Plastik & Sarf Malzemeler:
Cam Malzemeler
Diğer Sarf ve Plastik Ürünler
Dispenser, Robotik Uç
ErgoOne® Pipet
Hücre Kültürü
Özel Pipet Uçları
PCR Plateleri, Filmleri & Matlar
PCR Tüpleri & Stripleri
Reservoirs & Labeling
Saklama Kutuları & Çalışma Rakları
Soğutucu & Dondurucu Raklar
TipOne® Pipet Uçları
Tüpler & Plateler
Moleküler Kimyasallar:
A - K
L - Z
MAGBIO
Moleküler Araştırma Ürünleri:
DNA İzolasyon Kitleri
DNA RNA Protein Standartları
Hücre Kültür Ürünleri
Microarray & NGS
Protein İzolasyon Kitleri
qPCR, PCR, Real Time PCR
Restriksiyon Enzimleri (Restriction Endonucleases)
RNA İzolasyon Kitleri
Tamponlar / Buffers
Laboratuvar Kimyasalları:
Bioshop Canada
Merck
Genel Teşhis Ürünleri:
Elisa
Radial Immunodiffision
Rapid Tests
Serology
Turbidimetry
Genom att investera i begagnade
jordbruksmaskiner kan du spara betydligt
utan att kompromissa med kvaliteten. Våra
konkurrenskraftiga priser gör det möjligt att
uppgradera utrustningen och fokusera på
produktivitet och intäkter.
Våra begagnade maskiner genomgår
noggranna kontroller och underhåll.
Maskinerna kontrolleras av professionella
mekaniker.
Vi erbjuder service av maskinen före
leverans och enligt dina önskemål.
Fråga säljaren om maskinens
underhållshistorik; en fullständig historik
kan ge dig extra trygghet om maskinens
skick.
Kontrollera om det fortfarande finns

» Brief:
Restate every line of the data above exactly as it was written.

» Finished task:
Plastik & Sarf Malzemeler:
Cam Malzemeler
Diğer Sarf ve Plastik Ürünler
Dispenser, Robotik Uç
ErgoOne® Pipet
Hücre Kültürü
Özel Pipet Uçları
PCR Plateleri, Filmleri & Matlar
PCR Tüpleri & Stripleri
Reservoirs & Labeling
Saklama Kutuları & Çalışma Rakları
Soğutucu & Dondurucu Raklar
TipOne® Pipet Uçları
Tüpler & Plateler
Moleküler Kimyasallar:
A - K
L - Z
MAGBIO
Moleküler Araştırma Ürünleri:
DNA İzolasyon Kitleri
DNA RNA Protein Standartları
Hücre Kültür Ürünleri
Microarray & NGS
Protein İzolasyon Kitleri
qPCR, PCR, Real Time PCR
Restriksiyon Enzimleri (Restriction Endonucleases)
RNA İzolasyon Kitleri
Tamponlar / Buffers
Laboratuvar Kimyasalları:
Bioshop Canada
Merck
Genel Teşhis Ürünleri:
Elisa
Radial Immunodiffision
Rapid Tests
Serology
Turbidimetry
Genom att investera i begagnade
jordbruksmaskiner kan du spara betydligt
utan att kompromissa med kvaliteten. Våra
konkurrenskraftiga priser gör det möjligt att
uppgradera utrustningen och fokusera på
produktivitet och intäkter.
Våra begagnade maskiner genomgår
noggranna kontroller och underhåll.
Maskinerna kontrolleras av professionella
mekaniker.
Vi erbjuder service av maskinen före
leverans och enligt dina önskemål.
Fråga säljaren om maskinens
underhållshistorik; en fullständig historik
kan ge dig extra trygghet om maskinens
skick.
Kontrollera om det fortfarande finns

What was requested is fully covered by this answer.